Jacob taps one white finger on its leather cover. “Janice,” he says, “I'm going to need a copy of this ledger.”

Janice picks up the book and holds it against her chest. He thinks her eyes have widened behind her glasses. “The whole thing?” she asks.

Jacob only smiles at her as he closes his portfolio. But the smile fades as he sees his own surname on the lined pages of the ledger he just uncovered. “September 3rd, 1867,” the faded indigo reads, “S. Thacker. Dismissed. Immoral conduct.”

P
ERHAPS BECAUSE THE
name in the ledger will not leave his mind, perhaps because he has not crossed its threshold since Easter, or perhaps only because it is on the route back to the office, Jacob pauses at the wrought-iron gate of the Episcopal Cathedral on Gervais. He checks his watch quickly and decides he can show up for the Alumni Committee meeting a minute or two late. God knows the committee won't be deciding anything fast.

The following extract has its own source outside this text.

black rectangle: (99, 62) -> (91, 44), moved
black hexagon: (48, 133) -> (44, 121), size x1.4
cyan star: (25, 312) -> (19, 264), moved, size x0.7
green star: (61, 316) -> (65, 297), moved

Once through the church's heavy wooden doors he is immersed in the gloomy shadows of the nave. Above him Gothic arches soar to a height of three stories; his steps on the marble floor ring up toward them and echo back before they die somewhere in the side aisles. He opens one of the latched pew doors and sits, his hand lingering on the polished wood for a moment before he reaches for the kneeler and settles himself on it.

This attitude of prayer, ingrained in childhood, has become awkward these last few years. He waits for a prayer to form itself in his mind. Instead he finds himself staring at his hands. He remembers how sometimes his father's hand would settle on his clasped fingers during the prayers, like a secret between them, hidden from the closed eyes of the priest and their fellow parishioners. The gnarled knuckles, the thin gold wedding band, the calluses of his father's palm nearly as rough as sandpaper on his child's hands.

Never in this grand place, though, not that he can recall. His family, like the other lintheads, dispensed instead to a clapboard chapel down the great hill and across the Congaree, its whitewashed modesty a relic of the real old-time mill-town days, its architecture as utilitarian as a commissary. A bit of beneficence from the mill owners—the real Episcopalians—but his father had said the Irish Catholic workers took to it easily enough.

Immoral conduct
, he thinks, wondering by what standard such was measured in those bygone days. Like Washburn? Would Jacob's own case have merited the charge?